= Consigne =
Recopiez l'ensemble des enregistrements ci-dessous en substituant « Kunstgras » à « Konstgräs », sans rien modifier d'autre.

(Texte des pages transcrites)
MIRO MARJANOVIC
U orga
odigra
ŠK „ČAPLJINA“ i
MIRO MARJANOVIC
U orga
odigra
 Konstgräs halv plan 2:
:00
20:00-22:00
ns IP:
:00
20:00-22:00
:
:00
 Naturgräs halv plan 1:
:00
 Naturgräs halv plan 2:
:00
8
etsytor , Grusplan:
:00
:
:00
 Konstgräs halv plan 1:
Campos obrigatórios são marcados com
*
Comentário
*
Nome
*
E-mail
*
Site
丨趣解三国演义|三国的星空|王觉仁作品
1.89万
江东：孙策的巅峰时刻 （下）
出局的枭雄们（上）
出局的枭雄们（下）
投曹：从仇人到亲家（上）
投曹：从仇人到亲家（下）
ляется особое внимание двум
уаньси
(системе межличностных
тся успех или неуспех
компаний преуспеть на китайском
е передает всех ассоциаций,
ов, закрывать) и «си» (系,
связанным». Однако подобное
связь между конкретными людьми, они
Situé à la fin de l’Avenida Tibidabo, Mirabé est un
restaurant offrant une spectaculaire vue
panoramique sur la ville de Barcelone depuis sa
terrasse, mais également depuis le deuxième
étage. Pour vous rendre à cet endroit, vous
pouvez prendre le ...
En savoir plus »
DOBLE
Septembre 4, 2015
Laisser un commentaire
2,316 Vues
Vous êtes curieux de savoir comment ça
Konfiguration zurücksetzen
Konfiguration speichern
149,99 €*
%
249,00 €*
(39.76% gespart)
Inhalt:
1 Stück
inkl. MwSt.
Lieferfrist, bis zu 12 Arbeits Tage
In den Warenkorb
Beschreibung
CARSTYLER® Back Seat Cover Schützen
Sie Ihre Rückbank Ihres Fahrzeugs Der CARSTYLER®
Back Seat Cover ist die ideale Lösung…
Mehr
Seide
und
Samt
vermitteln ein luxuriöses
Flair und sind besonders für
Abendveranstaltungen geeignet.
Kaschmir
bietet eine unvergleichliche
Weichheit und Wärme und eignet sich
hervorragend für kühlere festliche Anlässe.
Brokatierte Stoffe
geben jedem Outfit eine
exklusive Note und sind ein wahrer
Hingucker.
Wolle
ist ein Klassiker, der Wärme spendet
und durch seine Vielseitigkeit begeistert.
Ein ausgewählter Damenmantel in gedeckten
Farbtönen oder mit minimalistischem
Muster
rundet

= Votre réponse =
MIRO MARJANOVIC
U orga
odigra
ŠK „ČAPLJINA“ i
MIRO MARJANOVIC
U orga
odigra
 Kunstgras halv plan 2:
:00
20:00-22:00
ns IP:
:00
20:00-22:00
:
:00
 Naturgräs halv plan 1:
:00
 Naturgräs halv plan 2:
:00
8
etsytor , Grusplan:
:00
:
:00
 Kunstgras halv plan 1:
Campos obrigatórios são marcados com
*
Comentário
*
Nome
*
E-mail
*
Site
丨趣解三国演义|三国的星空|王觉仁作品
1.89万
江东：孙策的巅峰时刻 （下）
出局的枭雄们（上）
出局的枭雄们（下）
投曹：从仇人到亲家（上）
投曹：从仇人到亲家（下）
ляется особое внимание двум
уаньси
(системе межличностных
тся успех или неуспех
компаний преуспеть на китайском
е передает всех ассоциаций,
ов, закрывать) и «си» (系,
связанным». Однако подобное
связь между конкретными людьми, они
Situé à la fin de l’Avenida Tibidabo, Mirabé est un
restaurant offrant une spectaculaire vue
panoramique sur la ville de Barcelone depuis sa
terrasse, mais également depuis le deuxième
étage. Pour vous rendre à cet endroit, vous
pouvez prendre le ...
En savoir plus »
DOBLE
Septembre 4, 2015
Laisser un commentaire
2,316 Vues
Vous êtes curieux de savoir comment ça
Konfiguration zurücksetzen
Konfiguration speichern
149,99 €*
%
249,00 €*
(39.76% gespart)
Inhalt:
1 Stück
inkl. MwSt.
Lieferfrist, bis zu 12 Arbeits Tage
In den Warenkorb
Beschreibung
CARSTYLER® Back Seat Cover Schützen
Sie Ihre Rückbank Ihres Fahrzeugs Der CARSTYLER®
Back Seat Cover ist die ideale Lösung…
Mehr
Seide
und
Samt
vermitteln ein luxuriöses
Flair und sind besonders für
Abendveranstaltungen geeignet.
Kaschmir
bietet eine unvergleichliche
Weichheit und Wärme und eignet sich
hervorragend für kühlere festliche Anlässe.
Brokatierte Stoffe
geben jedem Outfit eine
exklusive Note und sind ein wahrer
Hingucker.
Wolle
ist ein Klassiker, der Wärme spendet
und durch seine Vielseitigkeit begeistert.
Ein ausgewählter Damenmantel in gedeckten
Farbtönen oder mit minimalistischem
Muster
rundet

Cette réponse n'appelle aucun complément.